Mounjaro manufactured by Eli Lilly and Company packaging is seen in this illustration photo taken in a pharmacy in Krakow, Poland, on April 9, 2024. (Jakub Porzycki/NurPhoto via Getty Images) · NurPhoto via Getty Images

Amgen, meanwhile, reported 20% weight loss for once-monthly MariTide but saw sustained weight loss in those using the drug as a maintenance treatment with longer intervals — marking a differentiation between its drug and others on the market.

The question facing investors is whether or not Lilly and Novo can keep their lead in the market or if incoming competition from other players dilutes the market.

BMO Capital managing director Evan Seigerman told Yahoo Finance that he is less bullish on Novo than before and has taken Novo and Lilly off his top picks for the pharma sector outlook next year.
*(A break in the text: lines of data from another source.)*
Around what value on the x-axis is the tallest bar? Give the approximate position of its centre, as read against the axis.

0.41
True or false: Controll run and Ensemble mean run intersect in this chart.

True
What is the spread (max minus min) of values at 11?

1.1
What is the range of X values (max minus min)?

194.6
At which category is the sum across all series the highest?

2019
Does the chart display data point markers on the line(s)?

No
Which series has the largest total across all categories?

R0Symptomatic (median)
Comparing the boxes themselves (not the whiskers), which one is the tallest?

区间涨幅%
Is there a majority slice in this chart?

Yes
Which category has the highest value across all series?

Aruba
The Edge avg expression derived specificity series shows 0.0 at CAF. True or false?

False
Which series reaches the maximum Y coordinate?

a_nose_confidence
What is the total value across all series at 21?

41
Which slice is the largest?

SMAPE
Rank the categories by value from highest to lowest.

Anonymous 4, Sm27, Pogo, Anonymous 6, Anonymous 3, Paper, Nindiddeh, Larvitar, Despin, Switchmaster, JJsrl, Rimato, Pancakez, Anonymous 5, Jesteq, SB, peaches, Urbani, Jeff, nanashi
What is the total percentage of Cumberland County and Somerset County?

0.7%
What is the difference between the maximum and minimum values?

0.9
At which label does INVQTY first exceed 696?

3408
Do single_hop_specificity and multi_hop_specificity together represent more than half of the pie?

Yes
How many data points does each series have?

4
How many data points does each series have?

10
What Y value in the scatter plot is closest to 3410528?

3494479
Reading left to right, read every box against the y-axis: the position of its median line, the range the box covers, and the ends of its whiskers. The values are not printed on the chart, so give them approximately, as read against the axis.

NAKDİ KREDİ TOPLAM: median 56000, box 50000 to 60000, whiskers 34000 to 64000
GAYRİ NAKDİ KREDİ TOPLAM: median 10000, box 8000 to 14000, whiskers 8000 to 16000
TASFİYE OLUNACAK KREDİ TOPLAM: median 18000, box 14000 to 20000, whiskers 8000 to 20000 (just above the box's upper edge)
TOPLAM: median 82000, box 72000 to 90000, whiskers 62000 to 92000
“We still like them, and the reaction last week [to CagriSema news] was a bit overdone, but we cut our price targets significantly,” Seigerman said.

BMO cut its price target for Novo from $156 per share to just $105 per share.

“Lilly’s GOAT status becoming more clear? Competitive landscape more challenging for Novo, but not impossible to overcome (2025 commercial execution is a great place to start),” he wrote.

Supply constraints are also something to watch after the FDA declared Lilly’s shortage over this month, starting a countdown between February and March for different producers of copycat drugs. When the drugs were in shortage, compounding pharmacies were able to produce similar products without applying for approval. Now, with the shortage declared over, any drug with Lilly’s key ingredient, tirzepatide — found in both Mounjaro and Zepbound — will need to halt production by early next year.